Reproduce every line of the records below verbatim, omitting the pictures.
# Extracted data start
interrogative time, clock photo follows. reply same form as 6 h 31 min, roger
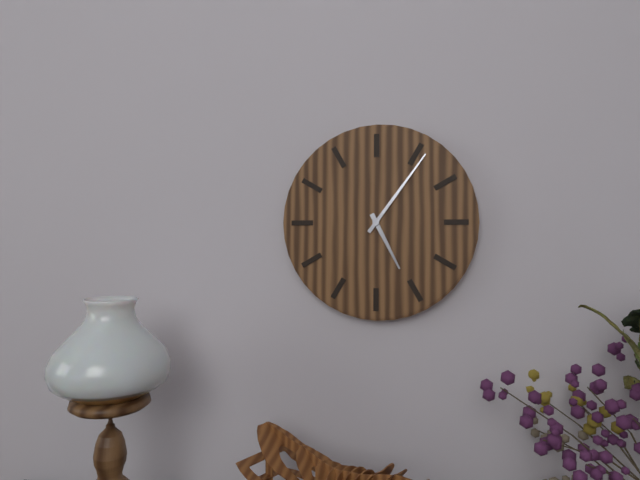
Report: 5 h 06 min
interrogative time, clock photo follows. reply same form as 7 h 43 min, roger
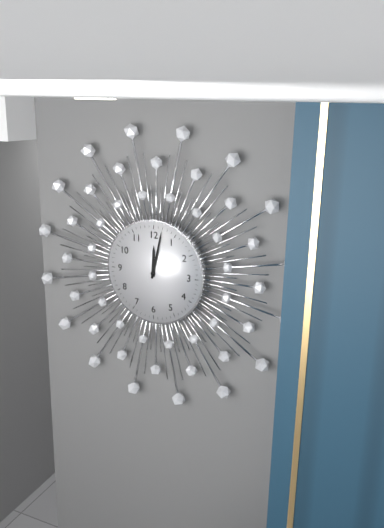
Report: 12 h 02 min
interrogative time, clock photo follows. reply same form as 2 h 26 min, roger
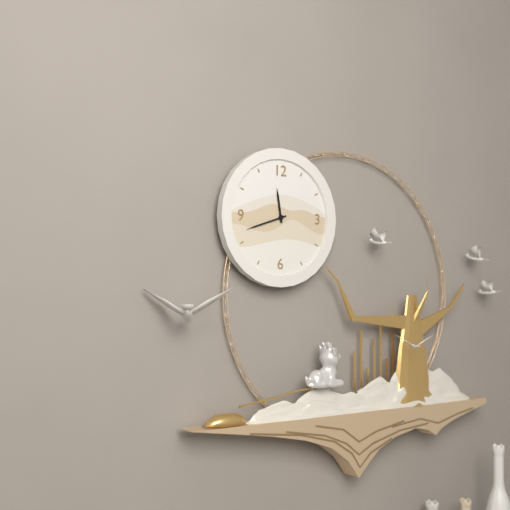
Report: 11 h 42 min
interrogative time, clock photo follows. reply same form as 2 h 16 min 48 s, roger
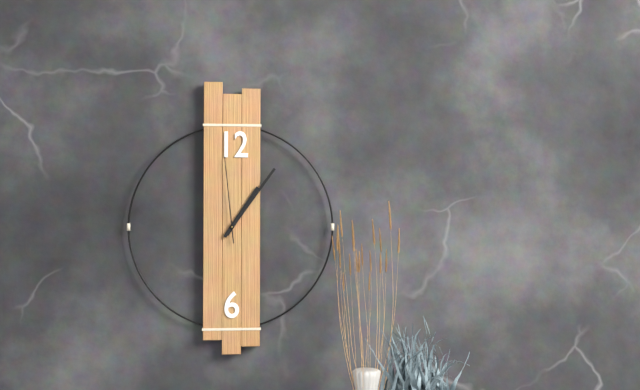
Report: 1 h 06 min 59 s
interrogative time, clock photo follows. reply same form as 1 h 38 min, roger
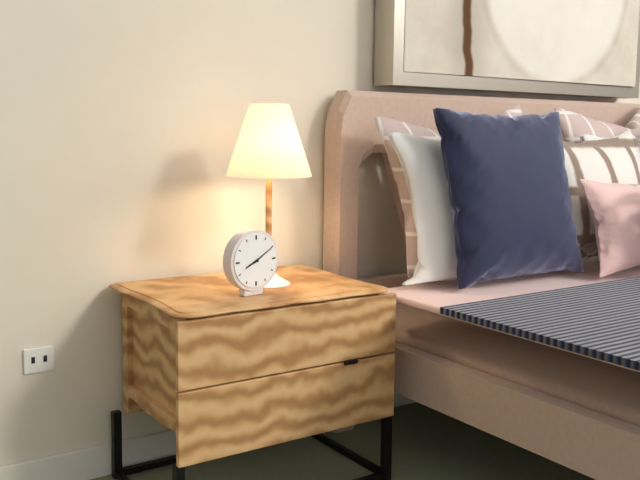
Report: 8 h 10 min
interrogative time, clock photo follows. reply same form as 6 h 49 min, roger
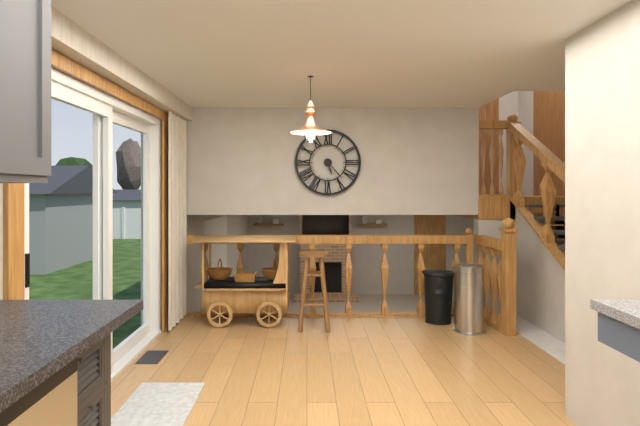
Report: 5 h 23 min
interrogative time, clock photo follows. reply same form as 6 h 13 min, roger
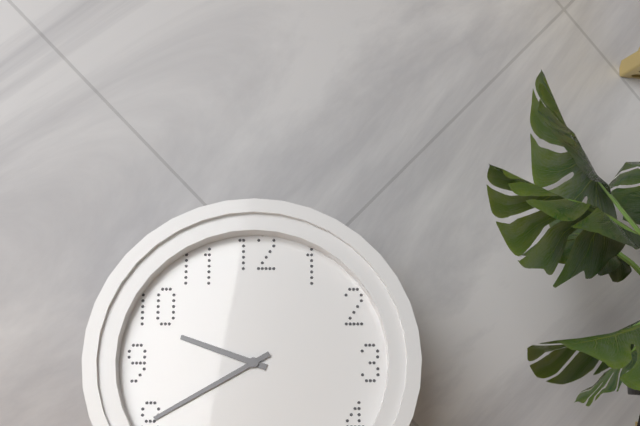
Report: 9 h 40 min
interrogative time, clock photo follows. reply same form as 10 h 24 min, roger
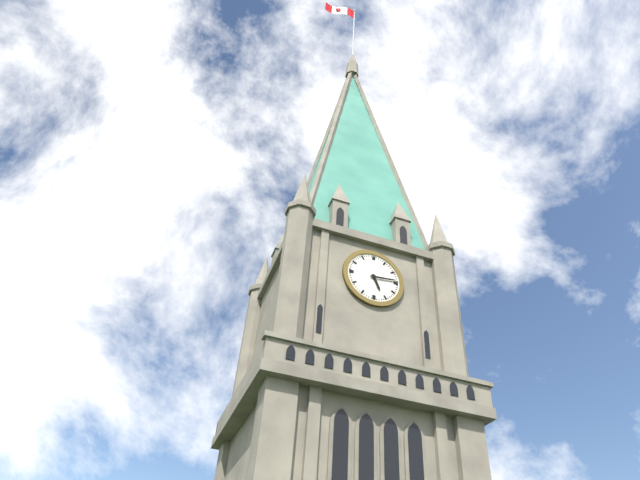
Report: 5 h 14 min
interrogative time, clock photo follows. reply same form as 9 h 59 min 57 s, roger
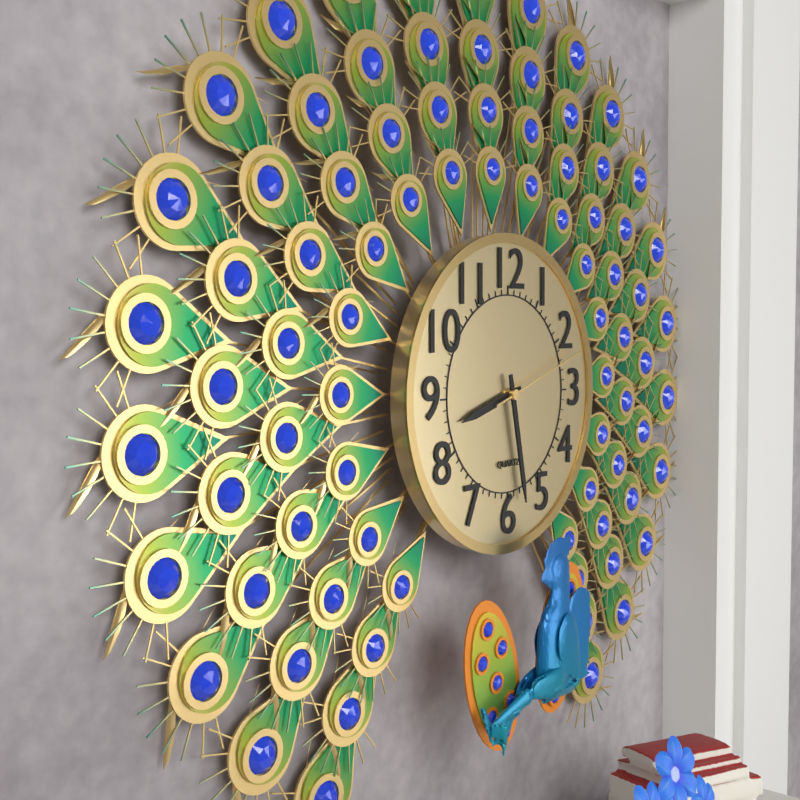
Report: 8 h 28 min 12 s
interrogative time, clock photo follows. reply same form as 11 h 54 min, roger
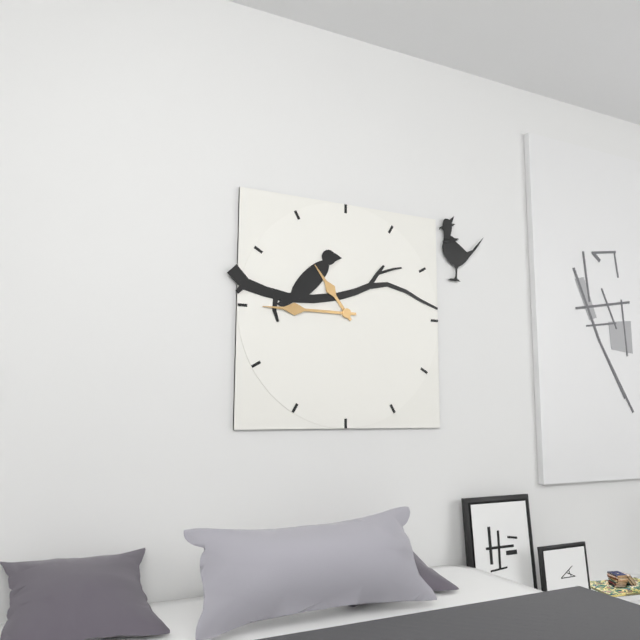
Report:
# Extracted data end
Answer to the task =>
interrogative time, clock photo follows. reply same form as 6 h 31 min, roger
Report: 5 h 06 min
interrogative time, clock photo follows. reply same form as 7 h 43 min, roger
Report: 12 h 02 min
interrogative time, clock photo follows. reply same form as 2 h 26 min, roger
Report: 11 h 42 min
interrogative time, clock photo follows. reply same form as 2 h 16 min 48 s, roger
Report: 1 h 06 min 59 s
interrogative time, clock photo follows. reply same form as 1 h 38 min, roger
Report: 8 h 10 min
interrogative time, clock photo follows. reply same form as 6 h 49 min, roger
Report: 5 h 23 min
interrogative time, clock photo follows. reply same form as 6 h 13 min, roger
Report: 9 h 40 min
interrogative time, clock photo follows. reply same form as 10 h 24 min, roger
Report: 5 h 14 min
interrogative time, clock photo follows. reply same form as 9 h 59 min 57 s, roger
Report: 8 h 28 min 12 s
interrogative time, clock photo follows. reply same form as 11 h 54 min, roger
Report:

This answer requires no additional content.